Collected data:
_ _ _ _ _

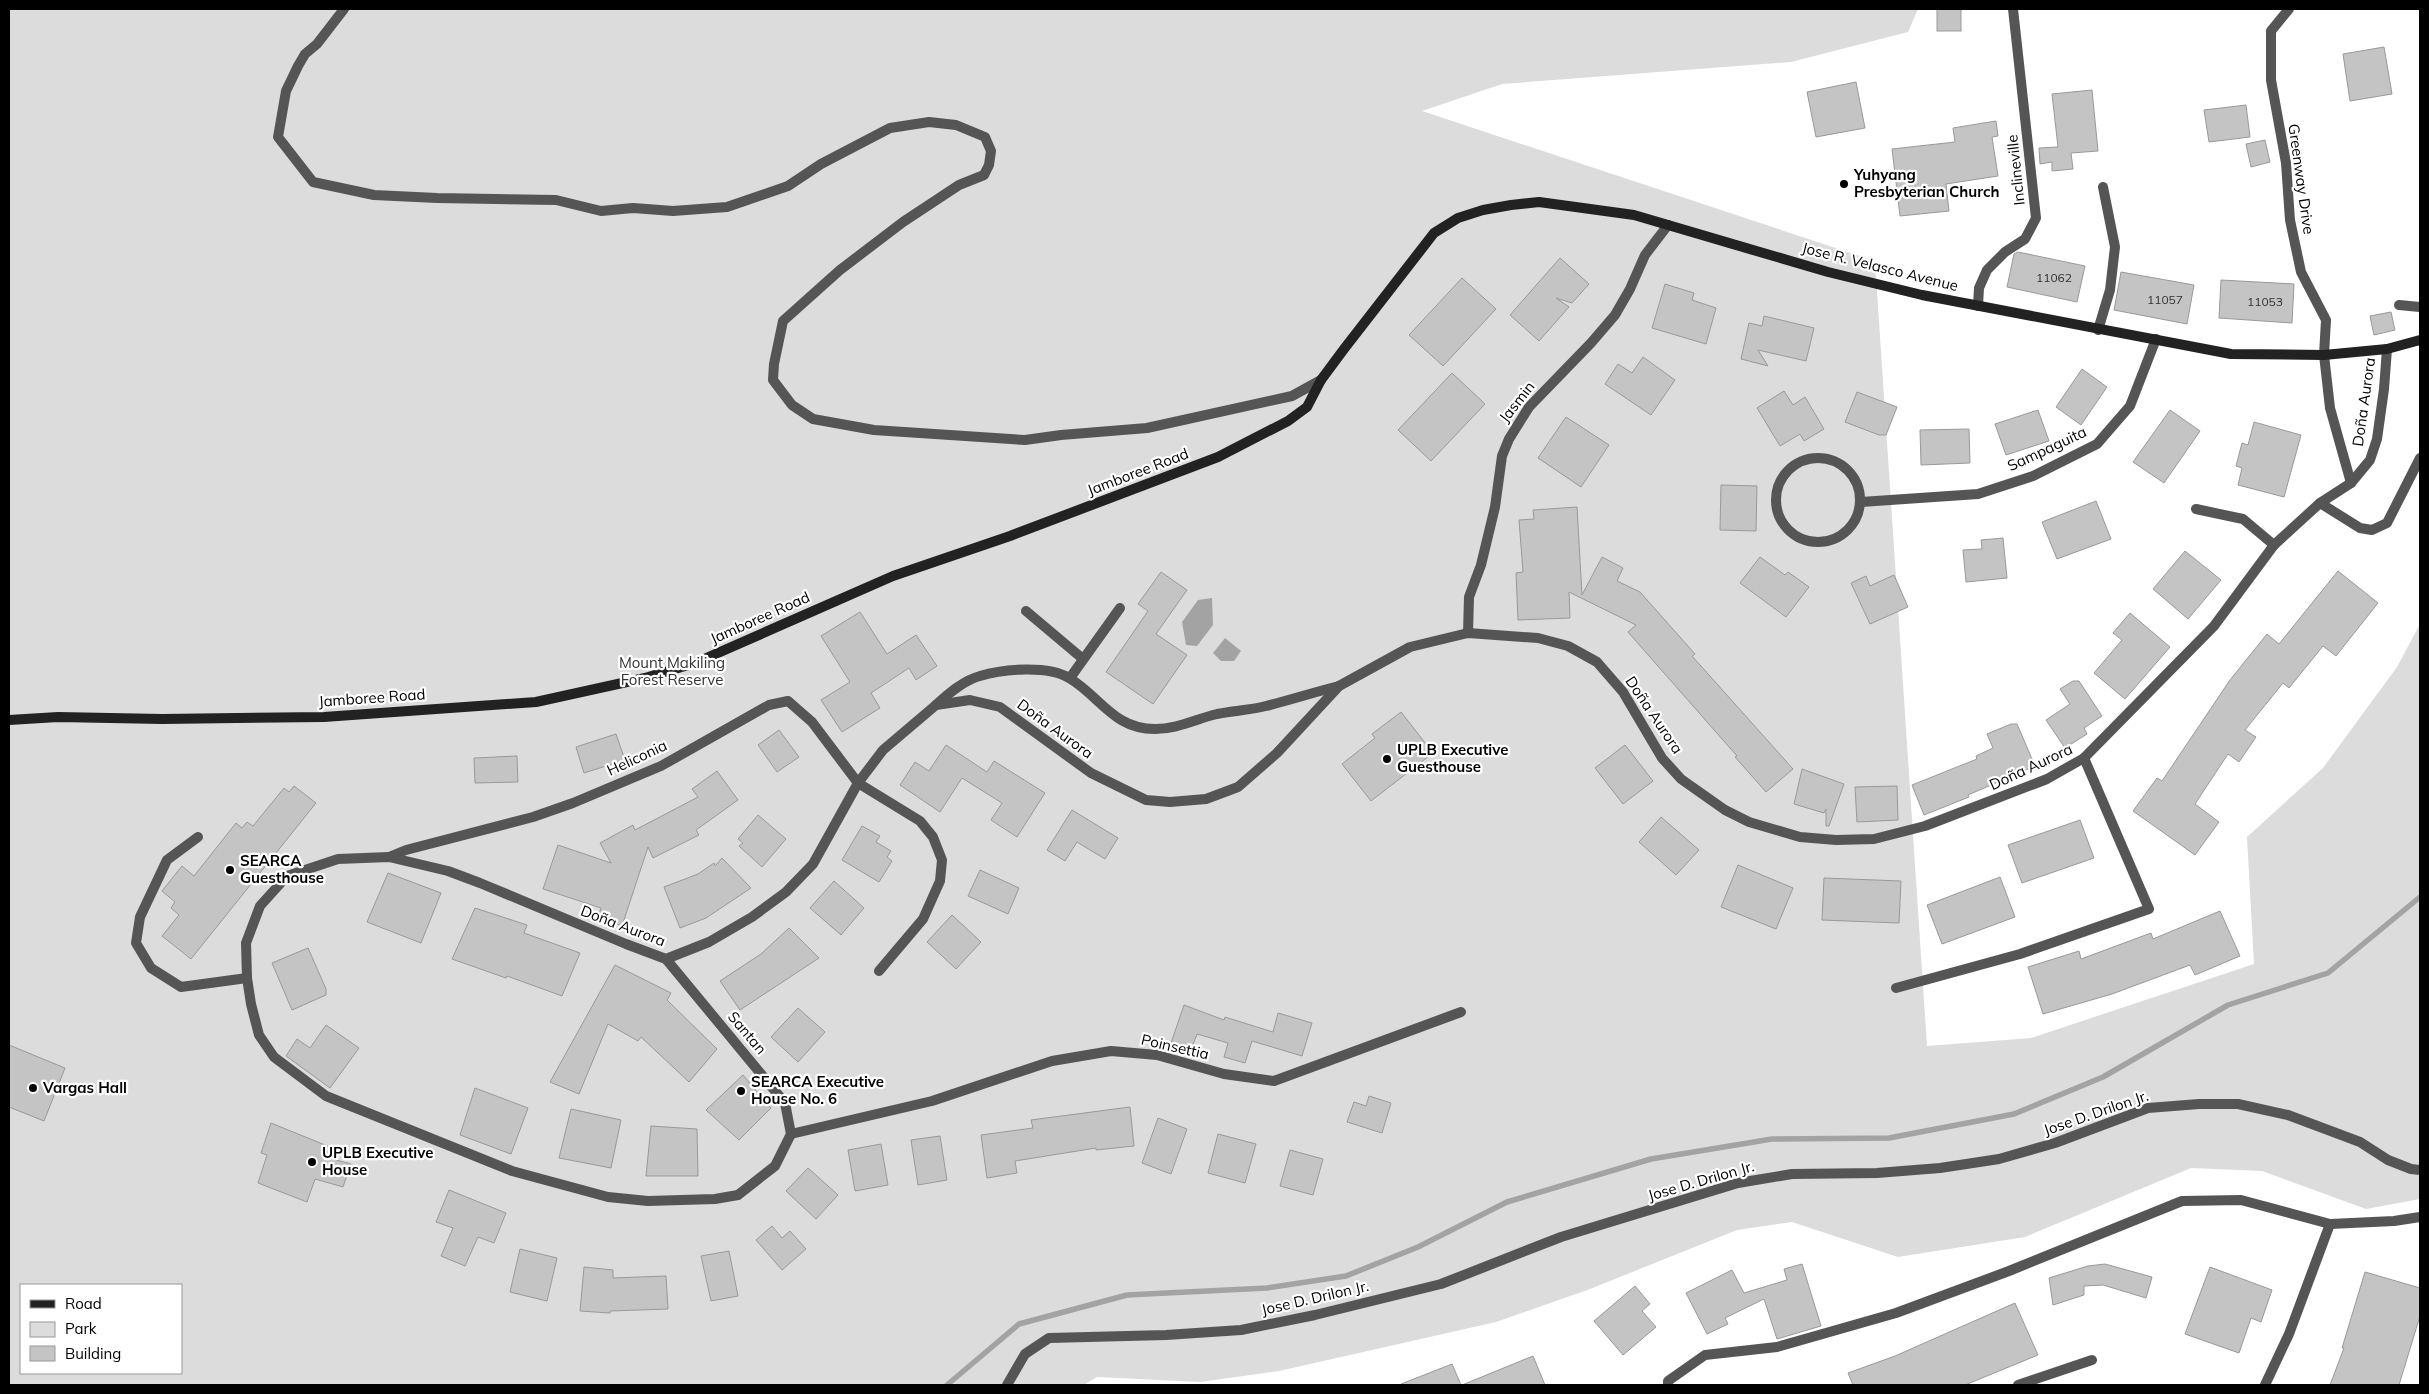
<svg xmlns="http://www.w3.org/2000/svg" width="2429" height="1394" font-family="Mulish,sans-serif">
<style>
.green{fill:#dcdcdc;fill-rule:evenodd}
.water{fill:#a3a3a3}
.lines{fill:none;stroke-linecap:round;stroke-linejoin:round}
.stream{stroke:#a3a3a3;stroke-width:5.5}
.building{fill:#c4c4c4;stroke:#999}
.service{stroke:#555;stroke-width:10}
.minor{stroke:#555;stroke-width:10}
.tertiary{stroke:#555;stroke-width:10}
.secondary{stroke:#222;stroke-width:10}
.poi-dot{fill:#000;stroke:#fff;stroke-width:2}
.labels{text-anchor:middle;stroke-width:4.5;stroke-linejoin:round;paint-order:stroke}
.number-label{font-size:12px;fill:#313131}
.street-label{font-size:15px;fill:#000;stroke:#fff}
.poi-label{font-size:15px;font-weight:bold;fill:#000;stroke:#fff;text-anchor:start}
.park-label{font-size:15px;fill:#333;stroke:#fff}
</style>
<rect width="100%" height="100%" fill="#fff"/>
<path class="green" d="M9 9H1918L1908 32 1791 62 1502 84 1422 111 1875 261 1927 1046 2031 1038 2254 964 2247 837 2323 768 2397 667 2420 624V1199L2366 1209 2262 1171 2191 1168 2025 1237 1898 1257 1792 1222 1737 1230 1590 1289 1496 1322 1279 1371 1200 1382 1097 1377 1084 1385H9ZM21 1285H181V1373H21Z"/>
<g class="water">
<path d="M1212 598 1213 625 1197 646 1186 645 1182 622 1198 600Z"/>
<path d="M1225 638 1241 651 1234 661H1221L1213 653Z"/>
</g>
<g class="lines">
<path class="stream" d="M947 1385 1019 1324 1127 1295 1267 1288 1346 1276 1418 1247 1507 1202 1651 1159 1772 1139 1889 1138 2014 1114 2103 1077 2228 1005 2328 973 2420 897"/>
</g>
<g class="building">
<rect x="1937" y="9" width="24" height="22"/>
<path d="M2384 47 2392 94 2350 101 2343 54Z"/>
<path d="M1856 82 1865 128 1816 137 1807 92Z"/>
<path d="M2092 90 2098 151 2071 153 2073 169 2052 171V162L2040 164 2039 148 2058 147 2052 94Z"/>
<path d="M2246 105 2250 137 2209 142 2204 110Z"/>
<path d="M1996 121 1998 136 1992 137 1998 176 1946 184 1949 211 1900 216 1892 149 1955 142 1953 128Z"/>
<path d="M2265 140 2270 162 2251 167 2246 144Z"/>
<path d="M2018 252 2085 266 2077 302 2007 287 2014 254Z"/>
<path d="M1560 258 1589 284 1572 303 1556 298 1569 307 1539 341 1510 315Z"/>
<path d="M2121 272 2194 285 2187 324 2114 310Z"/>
<path d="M1462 278 1496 309 1443 366 1409 335Z"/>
<path d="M2221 280 2294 284 2292 323 2219 318Z"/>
<path d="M1665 284 1694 293 1692 300 1716 308 1706 344 1652 328Z"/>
<path d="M2391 312 2395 330 2374 335 2370 316Z"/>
<path d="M1764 316 1814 328 1806 361 1758 350 1768 366 1741 359 1749 323 1762 326Z"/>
<path d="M1643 357 1675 380 1651 415 1605 384 1618 364 1632 373Z"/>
<path d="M2082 369 2107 387 2081 425 2056 407Z"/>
<path d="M1452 373 1485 404 1431 461 1398 430Z"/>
<path d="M1784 391 1793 405 1805 397 1824 429 1804 441 1800 434 1780 446 1757 408Z"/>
<path d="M1857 392 1897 407 1886 435H1879L1845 422Z"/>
<path d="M2038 410 2049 441 2006 455 1995 424Z"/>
<path d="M2170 410 2200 431 2164 483 2133 462Z"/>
<path d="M1566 417 1609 445 1581 487 1538 458Z"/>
<path d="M2254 422 2301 435 2284 497 2238 485 2242 468 2236 466 2242 443 2248 445Z"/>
<path d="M1969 429 1970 463 1921 465 1920 430Z"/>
<path d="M1721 485 1757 486 1756 531 1720 530Z"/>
<path d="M2096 501 2111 539 2057 559 2042 522Z"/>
<path d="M1577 507 1582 595 1602 557 1623 568 1617 581 1640 592 1695 654 1692 656 1793 769 1766 792 1735 757 1737 756 1628 632 1636 625 1569 592 1570 618 1518 620 1516 573 1523 572 1519 520 1534 519 1533 510Z"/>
<path d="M2003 538 2007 578 1966 582 1963 550 1982 549 1981 540Z"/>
<path d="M2185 551 2221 580 2188 619 2153 589Z"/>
<path d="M1760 557 1785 575 1788 572 1809 587 1786 617 1740 583Z"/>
<path d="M2338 571 2378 603 2336 656 2323 646 2289 688 2283 683 2245 730 2256 737 2239 762 2228 754 2195 804 2219 822 2195 855 2133 811 2157 778 2162 781 2230 680 2267 634 2279 644Z"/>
<path d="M1161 572 1187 590 1156 634 1187 655 1153 704 1106 672 1148 611 1138 604Z"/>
<path d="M1894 575 1908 607 1870 624 1851 583 1866 576 1870 586Z"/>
<path d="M860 612 887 654 916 635 937 666 916 680 909 668 871 693 880 708 842 732 821 700 850 682 821 636Z"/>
<path d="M2130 613 2170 647 2125 699 2094 673 2122 640 2113 633Z"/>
<path d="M2073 681H2079L2102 716 2084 728 2087 734 2065 748 2046 720 2070 704 2060 689Z"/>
<path d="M1401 712 1433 753 1371 801 1342 764 1375 738 1372 734Z"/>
<path d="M2011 724H2017L2035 766 1968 795 1969 797 1924 815 1912 785 1977 759 1976 756 1993 748 1987 734Z"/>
<path d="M779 730 799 757 777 772 758 745Z"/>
<path d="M616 734 625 760 584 773 576 747Z"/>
<path d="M946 745 987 772 994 761 1045 793 1017 837 991 820 1002 803 962 778 940 812 900 785 915 762 929 771Z"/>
<path d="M1625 745 1653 781 1623 804 1595 768Z"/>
<path d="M517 756 518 782 475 783 474 758Z"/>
<path d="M1802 769 1844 784 1829 826H1826V809L1824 813 1794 804Z"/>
<path d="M717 771 738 800 696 830 699 835 653 858 648 847 622 926 598 917 601 908 543 889 558 845 611 863 600 843 633 825 635 830 698 797 692 789Z"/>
<path d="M294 786 316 803 191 959 162 936 179 915 171 908 175 902 162 891 182 866 194 876 236 823 242 828 247 822 253 826 284 788 289 792Z"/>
<path d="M1897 786 1898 820 1857 822 1855 787Z"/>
<path d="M1072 810 1118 838 1105 859 1077 842 1065 861 1047 850Z"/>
<path d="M758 815 786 839 762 867 739 846 743 843 738 839Z"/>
<path d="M1661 817 1699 850 1676 875 1639 842Z"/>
<path d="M2080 820 2094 858 2022 883 2008 845Z"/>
<path d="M862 826 880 836 876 842 891 851 887 857 892 861 879 882 842 860Z"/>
<path d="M722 858 751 888 706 918 680 928 664 887 698 874 714 863 715 866Z"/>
<path d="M1738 865 1793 888 1776 929 1721 907Z"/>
<path d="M980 870 1019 888 1008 914 968 896Z"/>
<path d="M388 873 441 893 421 943 367 922Z"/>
<path d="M2000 877 2015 917 1942 944 1927 905Z"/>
<path d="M1824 878 1901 881 1899 923 1822 920Z"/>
<path d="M834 881 864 908 841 935 810 908Z"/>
<path d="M475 908 527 925 524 933 580 953 562 996 507 976 506 978 452 959Z"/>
<path d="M2220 911 2240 956 2195 975 2190 965 2112 994 2043 1014 2028 967 2079 951 2081 959 2151 933 2153 939Z"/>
<path d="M952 915 981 942 956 969 927 942Z"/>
<path d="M789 928 819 958 740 1010 720 981 761 954Z"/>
<path d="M308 948 326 989V995L292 1010 272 963Z"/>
<path d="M615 965 671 993 667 1000 717 1049 689 1082 641 1037 638 1041 608 1024 579 1094 550 1082Z"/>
<path d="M1184 1005 1224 1020 1225 1017 1273 1032 1278 1013 1312 1023 1302 1056 1252 1041 1245 1063 1224 1057 1228 1043 1197 1034 1191 1050 1171 1043Z"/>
<path d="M798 1008 825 1032 798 1062 771 1037Z"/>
<path d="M326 1025 359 1048 330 1088 286 1056 297 1039 310 1048Z"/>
<path d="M9 1045 65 1068 44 1121 9 1107Z"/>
<path d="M743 1075 771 1108 739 1140 706 1110Z"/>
<path d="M475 1088 528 1108 511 1154 460 1135Z"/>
<path d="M1369 1096 1391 1103 1382 1133 1347 1122 1354 1102 1366 1106Z"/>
<path d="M1130 1107 1134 1146 1096 1150V1148L1015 1161 1017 1173 987 1178 981 1135 1033 1128 1031 1120Z"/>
<path d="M571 1109 621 1120 611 1168 559 1158Z"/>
<path d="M1158 1118 1187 1129 1171 1174 1142 1163Z"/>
<path d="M271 1123 330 1147 325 1157 351 1164 343 1187 315 1179 307 1202 258 1183 267 1155 261 1153Z"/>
<path d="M651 1126 697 1129 698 1176H646Z"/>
<path d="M1218 1134 1256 1144 1245 1183 1208 1173Z"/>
<path d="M940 1136 947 1180 918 1185 911 1140Z"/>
<path d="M881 1144 888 1185 855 1191 848 1150Z"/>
<path d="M1290 1150 1323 1159 1313 1195 1280 1186Z"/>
<path d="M808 1168 838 1195 816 1219 786 1191Z"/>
<path d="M449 1190 506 1213 494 1243 478 1237 465 1266 441 1256 453 1228 436 1222Z"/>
<path d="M772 1226 782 1238 790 1231 806 1249 782 1270 756 1240Z"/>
<path d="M520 1249 557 1258 547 1301 510 1292Z"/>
<path d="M729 1251 738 1296 711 1301 701 1256Z"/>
<path d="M1802 1264 1821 1326 1777 1339 1764 1299 1725 1318 1728 1324 1707 1334 1686 1293 1732 1270 1744 1293 1787 1280 1784 1269Z"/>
<path d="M2105 1264 2152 1277 2146 1298 2103 1285 2084 1286V1295L2053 1305 2049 1278 2088 1266Z"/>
<path d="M584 1267 613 1270V1278L666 1276 668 1309 610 1311V1313L580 1311Z"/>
<path d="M2210 1267 2272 1290 2261 1322 2251 1318 2239 1353 2185 1334Z"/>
<path d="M2365 1272 2420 1288V1316L2399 1385H2330L2344 1348H2342Z"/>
<path d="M1635 1286 1650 1304 1642 1311 1656 1327 1623 1355 1594 1321Z"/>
<path d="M2015 1303 2038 1355 1965 1385H1853L1848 1373 1895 1356Z"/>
<path d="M1533 1356 1545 1385H1462Z"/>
<path d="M1452 1364 1461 1385H1401V1384Z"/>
</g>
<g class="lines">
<g class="service">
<path d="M2399 305 2420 307"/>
<path d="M2098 330 2110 290 2115 247 2103 187"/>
<path d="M2320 503 2360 528 2372 530 2387 523 2420 458"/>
<path d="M2196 509 2243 519 2274 545"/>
<path d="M1026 611 1083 659"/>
<path d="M1070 678 1120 608"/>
<path d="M936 705C948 694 964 680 980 676 1003 669 1048 665 1069 678 1100 696 1113 729 1155 729 1177 729 1196 719 1217 714 1233 711 1250 710 1266 706 1290 700 1315 692 1339 686"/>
<path d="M198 837 167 860 140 917 136 943 151 968 181 987 247 978"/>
<path d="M1896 988 2020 954 2149 909 2084 758"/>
</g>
<g class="minor">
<path d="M2289 9 2271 31V80L2286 163 2290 220 2301 272 2326 320 2324 355 2330 408 2351 483"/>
<path d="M1978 306 1979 288 1987 270 2005 252 2025 239 2036 218 2013 9"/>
<circle cx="1818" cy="500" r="42"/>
<path d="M1861 502 1978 494 2033 476 2097 444 2130 406 2156 339"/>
<path d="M1468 633 1469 597 1481 565 1495 507 1502 456 1509 439 1529 407 1591 343 1615 315 1630 289 1645 255 1668 225"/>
<path d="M389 857 406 850 533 817 573 803 661 766 769 705 788 701 812 722 858 783 920 821 933 837 942 860 940 881 923 919 879 971"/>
<path d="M666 959 785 1103 791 1134"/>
<path d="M791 1134 775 1166 738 1195 715 1199 648 1201 608 1197 512 1171 326 1096 274 1057 259 1035 251 1004 247 978 246 943 260 906 287 876 338 859 389 857 448 871 480 883 626 944 666 959 709 942 752 917 786 892 813 864 858 783 883 750 936 705 970 700 1000 707 1091 773 1146 800 1170 802 1206 799 1238 787 1277 753 1339 686 1410 647 1468 633 1538 638 1568 646 1597 662 1623 692 1662 758 1681 779 1725 810 1749 822 1800 837 1836 840 1874 839 1925 826 2047 779 2084 758 2214 626 2274 545 2320 503 2351 483 2370 460 2377 439 2384 389 2387 349"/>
<path d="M791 1134 932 1101 1052 1061 1111 1051 1157 1055 1224 1074 1274 1081 1461 1012"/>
<path d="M1007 1385 1025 1354 1049 1338 1166 1335 1241 1330 1315 1315 1441 1284 1561 1237 1738 1183 1792 1174 1877 1173 1940 1168 1999 1159 2055 1143 2148 1108 2199 1104H2238L2288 1115 2360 1142 2388 1160 2411 1169 2420 1170"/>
<path d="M1668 1385V1381L1705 1355 1777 1347 1896 1313 2009 1271 2182 1201 2241 1200 2330 1224 2394 1221 2420 1217"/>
<path d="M2018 1385 2092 1360"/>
<path d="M2265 1385 2289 1334 2330 1224"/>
</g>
<path class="tertiary" d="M344 9 317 44 305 54 298 66 286 91 278 137 313 182 374 195 437 198 556 200 601 211 633 208 673 211 727 207 788 186 821 164 890 128 929 122 956 125 985 137 991 151 989 165 984 175 959 185 903 222 840 270 783 321 774 364 773 380 792 405 813 419 874 430 1025 440 1061 435 1147 428 1292 396 1321 380"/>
<path class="secondary" d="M9 720 58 717 162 719 324 717 536 702 645 678 695 663 893 576 1010 536 1218 457 1288 421 1307 407 1321 380 1344 349 1434 233 1458 218 1483 210 1511 205 1539 202 1634 215 1828 272 1922 295 2231 354 2324 355 2387 349 2420 340"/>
</g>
<g class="poi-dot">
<circle cx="1844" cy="184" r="5"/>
<circle cx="1387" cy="759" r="5"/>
<circle cx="230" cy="870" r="5"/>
<circle cx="33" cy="1088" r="5"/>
<circle cx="741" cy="1091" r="5"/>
<circle cx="312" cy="1162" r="5"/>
</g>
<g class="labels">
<g class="number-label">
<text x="2054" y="282">11062</text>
<text x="2165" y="304">11057</text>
<text x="2265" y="306">11053</text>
</g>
<g class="street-label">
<text transform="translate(2016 170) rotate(-96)" y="5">Inclineville</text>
<text transform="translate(2301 179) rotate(82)" y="5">Greenway Drive</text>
<text transform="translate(1880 267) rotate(14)" y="5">Jose R. Velasco Avenue</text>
<text transform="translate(1517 402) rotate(-52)" y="5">Jasmin</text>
<text transform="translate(2364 402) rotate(-82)" y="5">Doña Aurora</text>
<text transform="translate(2047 449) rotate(-25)" y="5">Sampaguita</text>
<text transform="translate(1138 472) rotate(-21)" y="5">Jamboree Road</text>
<text transform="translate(760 618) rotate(-24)" y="5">Jamboree Road</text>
<text transform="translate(372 698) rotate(-4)" y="5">Jamboree Road</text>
<text transform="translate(1654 715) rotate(56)" y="5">Doña Aurora</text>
<text transform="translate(1055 729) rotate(36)" y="5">Doña Aurora</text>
<text transform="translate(637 758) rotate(-25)" y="5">Heliconia</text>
<text transform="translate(2031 767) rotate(-25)" y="5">Doña Aurora</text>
<text transform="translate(623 926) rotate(21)" y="5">Doña Aurora</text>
<text transform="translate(747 1033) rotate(50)" y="5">Santan</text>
<text transform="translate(1175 1047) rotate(13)" y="5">Poinsettia</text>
<text transform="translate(2096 1113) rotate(-19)" y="5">Jose D. Drilon Jr.</text>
<text transform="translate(1701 1181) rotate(-16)" y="5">Jose D. Drilon Jr.</text>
<text transform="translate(1315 1298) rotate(-13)" y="5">Jose D. Drilon Jr.</text>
</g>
<g class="poi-label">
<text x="1854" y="180">Yuhyang<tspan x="1854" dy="17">Presbyterian Church</tspan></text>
<text x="1397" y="755">UPLB Executive<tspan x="1397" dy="17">Guesthouse</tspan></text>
<text x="240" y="866">SEARCA<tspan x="240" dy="17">Guesthouse</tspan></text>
<text x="751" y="1087">SEARCA Executive<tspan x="751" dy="17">House No. 6</tspan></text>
<text x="43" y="1093">Vargas Hall</text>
<text x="322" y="1158">UPLB Executive<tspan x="322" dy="17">House</tspan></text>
</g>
<g class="park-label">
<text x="672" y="668">Mount Makiling<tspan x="672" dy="17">Forest Reserve</tspan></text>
</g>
</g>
<rect width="2429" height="1394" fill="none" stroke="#000000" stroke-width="20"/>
<rect x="20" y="1284" width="162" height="90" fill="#ffffff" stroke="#999999"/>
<rect x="30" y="1300" width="25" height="8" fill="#222222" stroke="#999999"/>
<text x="65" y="1309" font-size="15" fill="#000000">Road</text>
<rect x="30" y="1322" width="25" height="15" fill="#dcdcdc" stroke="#999999"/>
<text x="65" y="1334" font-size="15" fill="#000000">Park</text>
<rect x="30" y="1346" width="25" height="15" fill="#c4c4c4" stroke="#999999"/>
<text x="65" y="1359" font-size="15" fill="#000000">Building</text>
</svg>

_ _ _ _ _

## Work to be completed
Search the records for the word "dcdcdc". Copy every line that has it.

## Exercise answer
.green{fill:#dcdcdc;fill-rule:evenodd}
<rect x="30" y="1322" width="25" height="15" fill="#dcdcdc" stroke="#999999"/>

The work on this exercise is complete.